O desafio do desenvolvimento merece toda a vossa atenção. Ainda neste campo aquilo que vós conseguirdes poderá servir de exemplo à humanidade. Os problemas das áreas rurais e urbanas, da indústria e da agricultura e do ambiente são em larga medida dever comum. A procura resoluta de tudo isto ajudará a difundir no continente um sentimento de fraternidade universal que ultrapassa as fronteiras e os regimes políticos. Sem prejuízo das responsabilidades dos Estados soberanos, descobrireis, como exigência lógica para vós, ocupar-vos dos problemas como o desemprego, a emigração e o comércio enquanto ocupação comum, cuja dimensão continental exige, em formas cada vez mais intensas, soluções mais orgânicas a nível continental.
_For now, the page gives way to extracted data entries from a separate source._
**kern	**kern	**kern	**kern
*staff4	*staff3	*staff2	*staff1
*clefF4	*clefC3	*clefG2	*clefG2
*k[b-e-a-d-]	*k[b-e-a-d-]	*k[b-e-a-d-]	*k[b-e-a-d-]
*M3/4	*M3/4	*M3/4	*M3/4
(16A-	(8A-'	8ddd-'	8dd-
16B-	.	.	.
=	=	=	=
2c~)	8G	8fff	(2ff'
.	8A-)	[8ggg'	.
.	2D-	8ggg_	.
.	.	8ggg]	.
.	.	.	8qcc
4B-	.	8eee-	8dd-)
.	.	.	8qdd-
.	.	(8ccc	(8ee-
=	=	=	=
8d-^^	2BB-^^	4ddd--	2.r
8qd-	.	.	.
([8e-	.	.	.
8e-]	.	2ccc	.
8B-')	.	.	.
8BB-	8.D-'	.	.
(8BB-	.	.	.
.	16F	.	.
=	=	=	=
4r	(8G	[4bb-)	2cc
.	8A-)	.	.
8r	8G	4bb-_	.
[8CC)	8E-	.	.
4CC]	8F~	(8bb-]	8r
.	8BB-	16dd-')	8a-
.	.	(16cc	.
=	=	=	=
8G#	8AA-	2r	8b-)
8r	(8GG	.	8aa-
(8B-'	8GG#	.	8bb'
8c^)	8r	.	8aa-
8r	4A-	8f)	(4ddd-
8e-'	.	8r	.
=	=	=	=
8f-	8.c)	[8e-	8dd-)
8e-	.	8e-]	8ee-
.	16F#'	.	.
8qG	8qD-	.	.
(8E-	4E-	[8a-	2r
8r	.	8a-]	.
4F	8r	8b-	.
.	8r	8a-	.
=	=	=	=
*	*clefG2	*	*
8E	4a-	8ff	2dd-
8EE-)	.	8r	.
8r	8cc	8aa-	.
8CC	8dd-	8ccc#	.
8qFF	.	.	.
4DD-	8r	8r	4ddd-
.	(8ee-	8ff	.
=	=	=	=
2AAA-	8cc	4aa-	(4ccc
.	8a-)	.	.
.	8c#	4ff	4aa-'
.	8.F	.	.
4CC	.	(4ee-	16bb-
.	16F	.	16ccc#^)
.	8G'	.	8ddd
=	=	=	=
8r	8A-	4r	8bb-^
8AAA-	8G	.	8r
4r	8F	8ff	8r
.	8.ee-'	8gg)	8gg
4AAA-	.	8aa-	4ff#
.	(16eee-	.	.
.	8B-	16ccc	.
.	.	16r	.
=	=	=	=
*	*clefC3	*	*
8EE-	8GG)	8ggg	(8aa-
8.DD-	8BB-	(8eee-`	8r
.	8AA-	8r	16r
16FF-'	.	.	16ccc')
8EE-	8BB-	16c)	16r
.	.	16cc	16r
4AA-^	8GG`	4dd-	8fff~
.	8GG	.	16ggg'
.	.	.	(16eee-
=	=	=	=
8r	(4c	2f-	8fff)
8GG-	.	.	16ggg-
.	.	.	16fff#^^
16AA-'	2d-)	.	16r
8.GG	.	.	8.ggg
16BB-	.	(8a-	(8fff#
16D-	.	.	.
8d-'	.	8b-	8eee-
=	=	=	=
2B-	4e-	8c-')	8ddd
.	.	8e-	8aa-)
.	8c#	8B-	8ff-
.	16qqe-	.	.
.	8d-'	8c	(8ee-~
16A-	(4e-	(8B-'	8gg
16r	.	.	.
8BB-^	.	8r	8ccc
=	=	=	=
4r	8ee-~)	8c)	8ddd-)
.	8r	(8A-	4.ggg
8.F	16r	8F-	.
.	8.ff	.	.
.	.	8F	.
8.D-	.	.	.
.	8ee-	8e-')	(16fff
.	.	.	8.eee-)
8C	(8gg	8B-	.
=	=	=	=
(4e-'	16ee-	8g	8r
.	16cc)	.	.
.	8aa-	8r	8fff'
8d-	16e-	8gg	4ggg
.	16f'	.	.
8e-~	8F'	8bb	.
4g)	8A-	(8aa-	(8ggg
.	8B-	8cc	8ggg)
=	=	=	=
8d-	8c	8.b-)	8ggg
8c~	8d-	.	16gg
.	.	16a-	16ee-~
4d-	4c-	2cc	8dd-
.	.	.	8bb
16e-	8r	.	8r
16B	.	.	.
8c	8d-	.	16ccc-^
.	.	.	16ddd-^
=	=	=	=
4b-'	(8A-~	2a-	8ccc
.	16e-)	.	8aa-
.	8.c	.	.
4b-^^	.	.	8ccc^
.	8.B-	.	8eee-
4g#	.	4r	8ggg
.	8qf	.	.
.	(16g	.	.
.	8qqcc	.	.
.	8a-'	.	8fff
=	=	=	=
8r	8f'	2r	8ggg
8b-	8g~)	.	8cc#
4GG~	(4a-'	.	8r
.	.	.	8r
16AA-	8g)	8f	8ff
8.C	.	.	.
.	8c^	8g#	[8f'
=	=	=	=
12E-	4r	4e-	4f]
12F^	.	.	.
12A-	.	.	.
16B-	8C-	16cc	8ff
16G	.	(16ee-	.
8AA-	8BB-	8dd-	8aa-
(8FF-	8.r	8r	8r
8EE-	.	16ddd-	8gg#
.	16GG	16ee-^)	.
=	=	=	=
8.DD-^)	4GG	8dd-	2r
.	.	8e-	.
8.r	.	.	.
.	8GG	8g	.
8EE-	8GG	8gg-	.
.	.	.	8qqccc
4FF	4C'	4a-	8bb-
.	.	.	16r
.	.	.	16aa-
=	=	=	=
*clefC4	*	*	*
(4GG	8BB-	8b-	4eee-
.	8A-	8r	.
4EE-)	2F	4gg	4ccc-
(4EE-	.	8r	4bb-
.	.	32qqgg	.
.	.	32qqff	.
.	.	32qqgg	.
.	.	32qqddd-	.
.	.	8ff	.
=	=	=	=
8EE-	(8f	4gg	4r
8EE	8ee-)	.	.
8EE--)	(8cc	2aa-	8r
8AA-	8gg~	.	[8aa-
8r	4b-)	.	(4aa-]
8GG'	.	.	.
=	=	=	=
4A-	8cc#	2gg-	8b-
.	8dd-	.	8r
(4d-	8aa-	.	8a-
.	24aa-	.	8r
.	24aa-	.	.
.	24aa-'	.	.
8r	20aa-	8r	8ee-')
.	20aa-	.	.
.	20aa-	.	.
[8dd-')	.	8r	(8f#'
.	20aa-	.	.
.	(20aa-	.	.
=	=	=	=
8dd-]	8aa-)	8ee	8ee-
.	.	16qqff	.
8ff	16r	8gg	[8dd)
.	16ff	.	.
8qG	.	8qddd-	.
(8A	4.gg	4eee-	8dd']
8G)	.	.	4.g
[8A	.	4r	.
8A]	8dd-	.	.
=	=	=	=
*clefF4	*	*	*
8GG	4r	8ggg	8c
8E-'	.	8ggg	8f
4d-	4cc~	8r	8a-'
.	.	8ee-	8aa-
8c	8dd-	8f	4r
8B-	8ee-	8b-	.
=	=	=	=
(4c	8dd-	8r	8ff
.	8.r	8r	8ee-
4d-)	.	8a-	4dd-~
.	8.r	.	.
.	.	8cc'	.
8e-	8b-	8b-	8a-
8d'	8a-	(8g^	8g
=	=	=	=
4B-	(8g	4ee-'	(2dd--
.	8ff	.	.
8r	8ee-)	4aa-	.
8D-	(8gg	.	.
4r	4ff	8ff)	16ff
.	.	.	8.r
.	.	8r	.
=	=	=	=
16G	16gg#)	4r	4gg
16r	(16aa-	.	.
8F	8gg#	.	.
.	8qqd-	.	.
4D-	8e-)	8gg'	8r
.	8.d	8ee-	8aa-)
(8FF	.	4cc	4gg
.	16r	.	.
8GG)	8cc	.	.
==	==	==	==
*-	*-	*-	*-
Tudo aquilo que fizerdes pela pessoa humana deterá a violência e as ameaças de subversão e de contra-estabilização. Porque, aceitando resolutamente as revisões exigidas por "este fundamental ponto de vista, que é o bem do homem — digamos, da pessoa na comunidade — e que, qual factor fundamental do bem comum, deve constituir o critério essencial de todos os programas, sistemas e regimes" (Redemptor Hominis, 17), vós dirigis as energias dos vossos povos em direcção à satisfação pacífica das suas aspirações.
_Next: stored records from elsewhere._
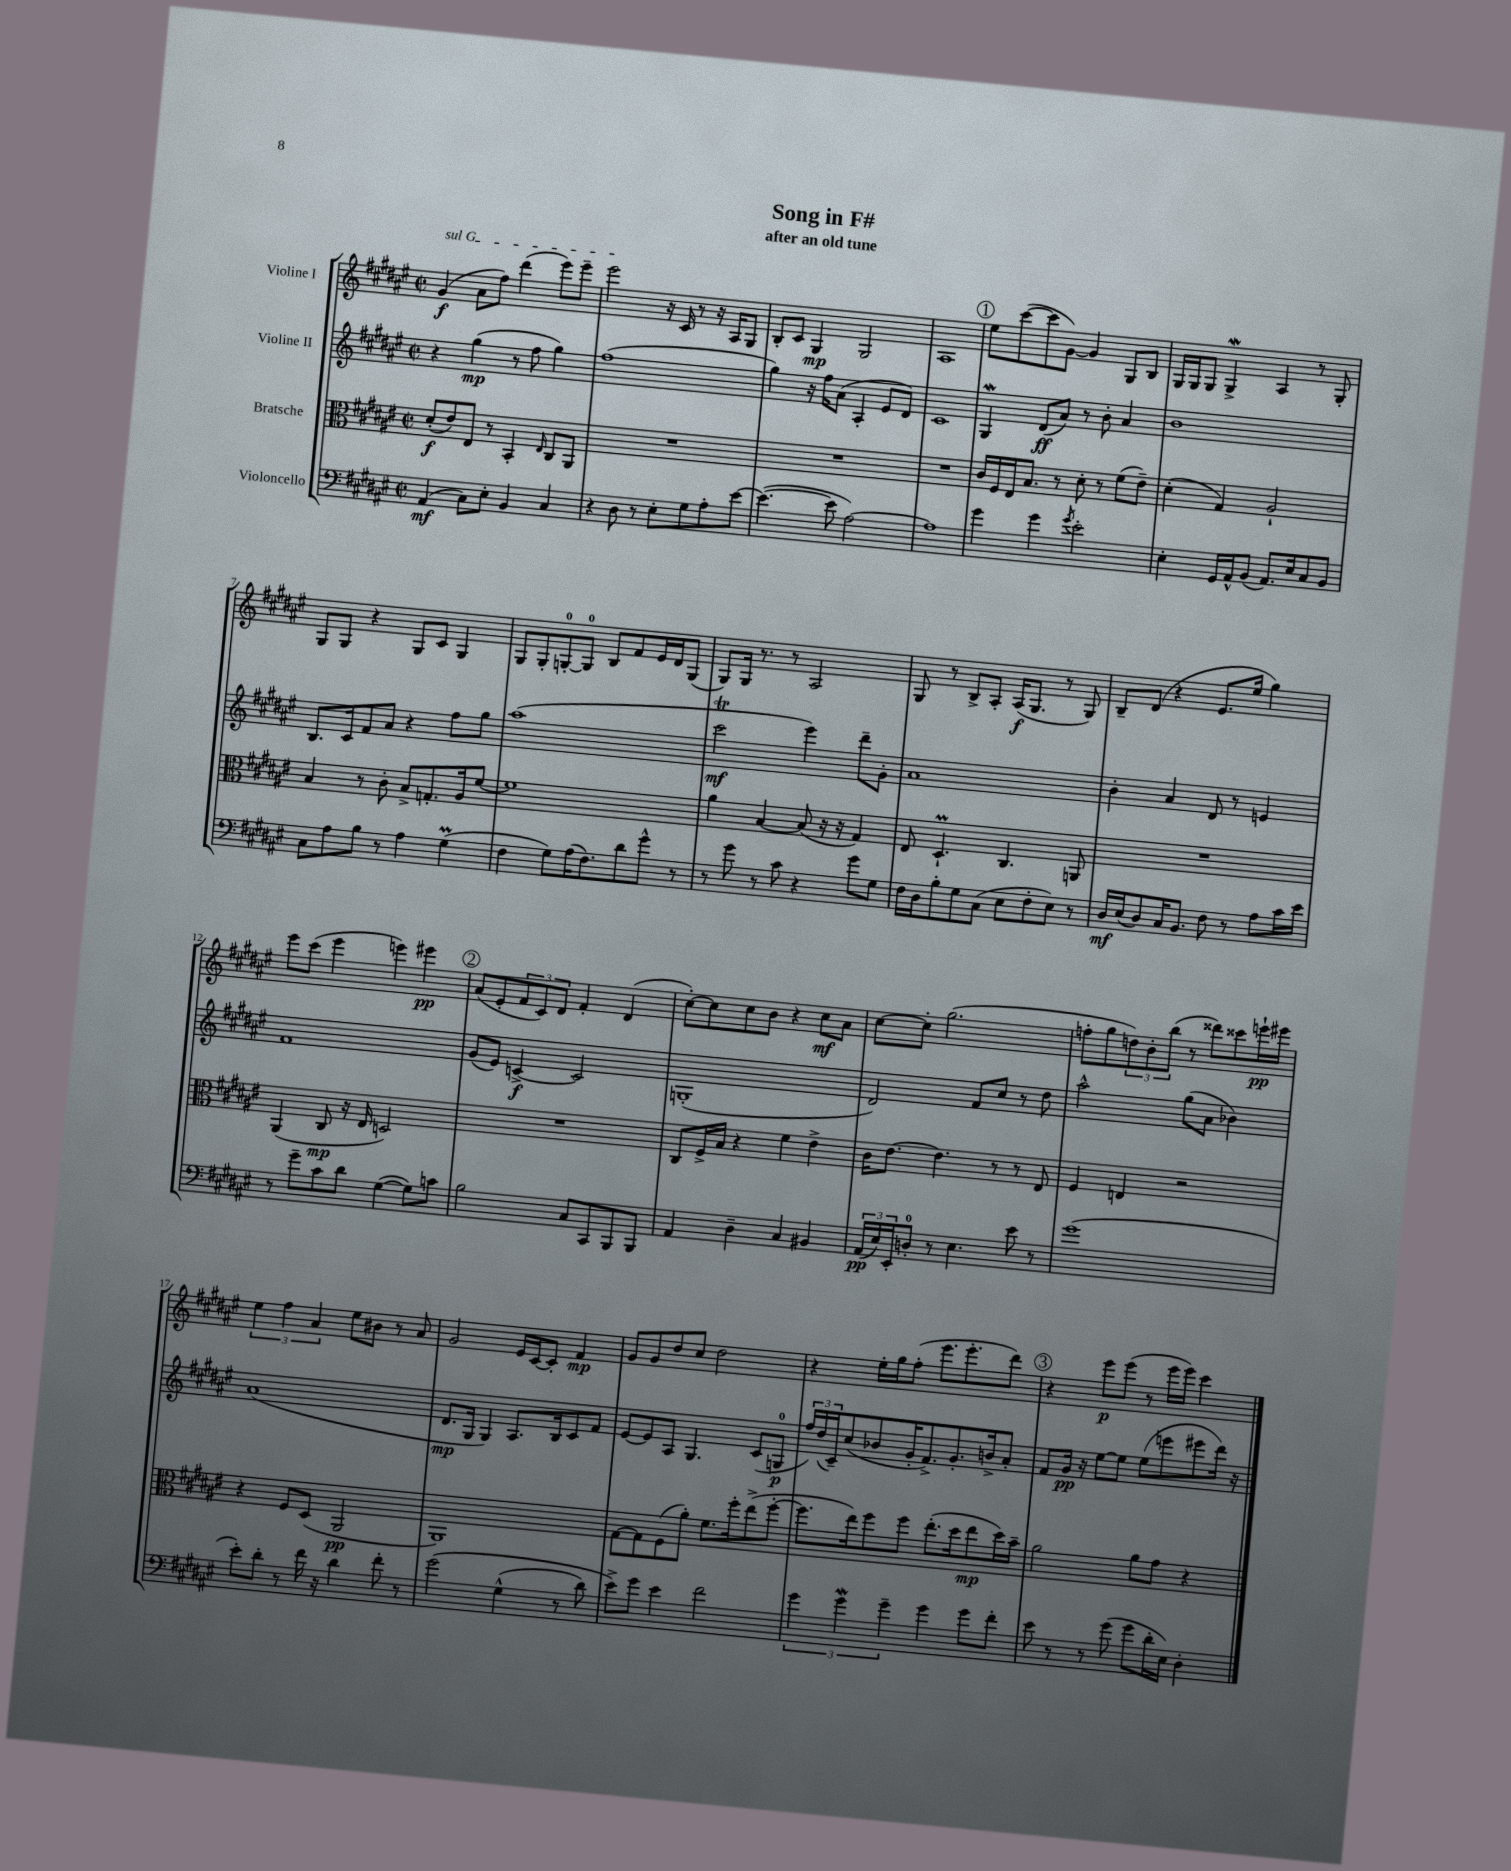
\header { title = "Song in F#" subtitle = "after an old tune" }
<<
\new StaffGroup <<
\new Staff = "s0" \with { instrumentName = "Violine I" } {
    \clef treble \key fis \major \defaultTimeSignature \time 2/2
    \once \override TextSpanner.bound-details.left.text = \markup { \italic "sul G" } gis'4\f\startTextSpan( ais'8 fis''8) dis'''4( eis'''8) eis'''8-- |
    eis'''2\stopTextSpan r16 cis'16 r8 r16 ais16 gis8 |
    b8-. cis'8 gis4\mp gis2 |
    ais1 |
    \mark \markup { \circle "1" } eis''8 cis'''8~( cis'''8 gis'8~) gis'4 gis8 b8 |
    gis16 gis16 gis8 gis4->\mordent ais4 r8 gis8-. |
    gis8 gis8 r4 gis8 cis'8 gis4 |
    gis8 gis8-. g8-0~-. g8-0 b8 fis'8 eis'16 dis'16 g8( |
    gis8) gis16 r8. r8 ais2 |
    gis8 r8 b8-> ais8-. ais16\f( gis8. r8 gis8) |
    b8-- dis'8( r4 eis'8. eis''16 gis''4) |
    eis'''8 cis'''8( eis'''4 e'''4) eis'''4\pp |
    \mark \markup { \circle "2" } ais'8( eis'8-. \tuplet 3/2 { fis'8 cis'8) dis'8 } fis'4-. dis'4( |
    cis''8~-.) cis''8 cis''8 b'8 r4 cis''8\mf ais'8 |
    cis''8~ cis''8-. gis''2.( |
    f''8-. gis''8 \tuplet 3/2 { d''8) b'8-. b''8( } r8 disis'''8) cisis'''8 e'''16-!\pp eis'''16 |
    \tuplet 3/2 { eis''4 fis''4 ais'4 } eis''8 bis'8 r8 ais'8 |
    gis'2 eis'16 cis'16~ cis'8-. fis'4\mp |
    gis'8 gis'8 dis''8 cis''8 dis''2 |
    r4 eis''16-. gis''16 fis''8-.( eis'''8. eis'''8.-. dis'''8) |
    \mark \markup { \circle "3" } r4 eis'''8\p eis'''8( r8 eis'''16 eis'''16) cis'''4 \bar "|." |
}
\new Staff = "s1" \with { instrumentName = "Violine II" } {
    \clef treble \key fis \major \defaultTimeSignature \time 2/2
    r4 gis''4\mp( r8 fis''8 gis''4) |
    fis''1( |
    gis''4) r16 fis''16 ais'8( ais4-. eis'8 dis'8) |
    cis'1 |
    \mark \markup { \circle "1" } gis4\mordent dis'8\ff( ais'8) r8 b'8-. ais'4 |
    b'1 |
    b8. cis'16 fis'8 ais'8 r4 fis''8 gis''8 |
    ais''1( |
    cis'''2\trill\mf eis'''4) dis'''8-- gis'8-. |
    ais'1 |
    b'4-. ais'4 dis'8 r8 e'4 |
    fis'1 |
    \mark \markup { \circle "2" } gis'8( eis'8) c'4~->\f c'2 |
    g1-.( |
    dis'2) fis'8 cis''8 r8 dis''8 |
    ais''2-^ gis''8( ais'8 bes'4) |
    ais'1( |
    dis'8.\mp gis16 gis4) ais8. b16 cis'8 fis'8 |
    eis'8~ eis'8 ais8 gis4. cis'8( g8-0\p |
    \tuplet 3/2 { fis''16) dis''16( cis'16--) } cis''8( bes'8 gis'16-. fis'8.->) gis'8.-. b'16-> ais'8-. |
    \mark \markup { \circle "3" } fis'8 gis'16\pp r16 eis''8~ eis''8 eis''8( e'''8 eis'''8 dis'''16) r16 \bar "|." |
}
\new Staff = "s2" \with { instrumentName = "Bratsche" } {
    \clef alto \key fis \major \defaultTimeSignature \time 2/2
    dis'8-.\f( eis'8) eis8 r8 b,4-. \grace { eis16 } cis8 ais,8 |
    R1 |
    R1 |
    R1 |
    \mark \markup { \circle "1" } cis'16 fis16 eis16 b8. r8 dis'8-. r8 fis'8( eis'8--) |
    dis'4-.( gis4) ais2-! |
    b4 r8 cis'8-. b8-> g8.-. ais16 fis'8~ |
    fis'1 |
    ais'4 b4~ b8( r16 r16 gis4) |
    eis8 dis4.-!\prall cis4. a,8 |
    R1 |
    ais,4( cis8\mp r16 eis16 d2) |
    \mark \markup { \circle "2" } R1 |
    cis8 fis16-> b16 r4 fis'4 eis'4-> |
    cis'16 eis'8.~ eis'4. r8 r8 eis8 |
    fis4 e4 r2 |
    r4 fis8 dis8( ais,2\pp |
    ais,1) |
    gis8~ gis8 fis8( ais'8-.) fis'8. fis''16-. eis''8->( fis''8~-. |
    fis''8. eis''16) fis''8 fis''8 eis''8.-.( dis''16 eis''8\mp dis''16) b'16-- |
    \mark \markup { \circle "3" } ais'2 ais'8 gis'8 r4 \bar "|." |
}
\new Staff = "s3" \with { instrumentName = "Violoncello" } {
    \clef bass \key fis \major \defaultTimeSignature \time 2/2
    ais,4\mf( cis8) eis8-. b,4 cis4 |
    r4 dis8 r8 eis8-. gis8 ais8-. eis'8~ |
    eis'4.~( eis'8 ais2~) |
    ais1 |
    \mark \markup { \circle "1" } gis'4 gis'4 \acciaccatura { gis'8 } eis'2-. |
    eis4-. gis,16 ais,16-^ b,8( ais,8.) eis16 cis8 b,8 |
    cis8 ais8 b8 r8 ais4 gis4\prall( |
    fis4 gis8) ais16( fis8.) dis'8 gis'8-^ r8 |
    r8 gis'8 r8 cis'8 r4 gis'8 gis8 |
    fis16 dis16 b8-. gis8 cis8( eis8 fis8-. eis8) r8 |
    dis16\mf eis16( dis8) cis16 b,8. fis8 r8 ais8 cis'16 eis'16 |
    r8 gis'8-- cis'8 dis'8 gis4~( gis8) c'8 |
    \mark \markup { \circle "2" } b2 cis8 cis,8 b,,8 b,,8 |
    ais,4 dis4-- cis4 bis,4 |
    \tuplet 3/2 { ais,16\pp( eis16) eis,16-. } d8-0-. r8 eis4. eis'8 r8 |
    gis'1( |
    eis'8-.) dis'8-. r8 fis'16 r16 dis'4 fis'8-. r8 |
    gis'2\( gis4-^( r8 dis'8) |
    eis'8->\) gis'8 eis'4 fis'2 |
    \tuplet 3/2 { gis'4 gis'4\mordent gis'4-- } gis'4 gis'8 fis'8-. |
    \mark \markup { \circle "3" } eis'8 r8 r8 gis'8( gis'8 dis'16-. eis16) dis4-. \bar "|." |
}
>>
>>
A Santa Sé considerar-se-á sempre satisfeita de oferecer o seu desinteressado contributo a esta obra. As Igrejas locais das Américas farão o mesmo, no contexto das suas diversas responsabilidades. Favorecendo o progresso da pessoa humana, da sua dignidade e dos seus direitos, prestam um serviço à sociedade terrena, à sua coesão e às suas legítimas autoridades. A plena liberdade religiosa, que elas pedem, é para servirem não para se oporem à legítima autonomia da sociedade civil e dos seus particulares instrumentos de acção. Quanto mais os cidadãos estiverem à altura de exercer normalmente a sua liberdade na vida da nação, tanto mais rapidamente as comunidades cristãs poderão dedicar-se à missão central da evangelização, ou seja, a pregar o Evangelho de Cristo, fonte de vida, de fortaleza, de justiça e de paz.

(em inglês):

Com fervorosas orações pela prosperidade e concórdia, invoco sobre esta importante Assembleia, sobre os Representantes de todos os Estados membros e sobre as suas famílias, sobre todos os dilectos povos das Américas, os celestes favores e a bênção de Deus Omnipotente.

(em francês):

A minha presença aqui, na Sala das Américas, perante esta Assembleia que se consagra à colaboração interamericana, gostaria de exprimir ao mesmo tempo um desejo e uma oração. O meu desejo é que, em todas as nações deste continente, nenhum homem, nenhuma mulher, nenhuma criança se sinta alguma vez abandonado pelas legítimas Autoridades às quais está disposto a entregar toda a sua confiança na medida em que estas Autoridades operam para o bem comum. A minha oração é por que Deus Omnipotente ilumine os povos e os governantes para que possam descobrir formas sempre novas de colaboração a fim de construírem uma sociedade fraterna e justa.

(em português):

E mais uma palavra, antes de vos deixar com muita pena, confesso — depois desta primeira e breve visita à vossa veneranda Organização. No princípio do ano, quando da minha viagem ao México, eu já tinha tido a oportunidade de admirar, pela população local: o entusiasmo, a espontaneidade e a alegria de viver das gentes deste Continente. Estou convencido de que vós haveis de saber preservar o rico património humano e cultural dos vossos Povos: e, também com isso, haveis de saber manter as bases indispensáveis para o verdadeiro progresso, o qual, sempre e em toda a parte, é constituído pelo respeito da suprema dignidade do homem.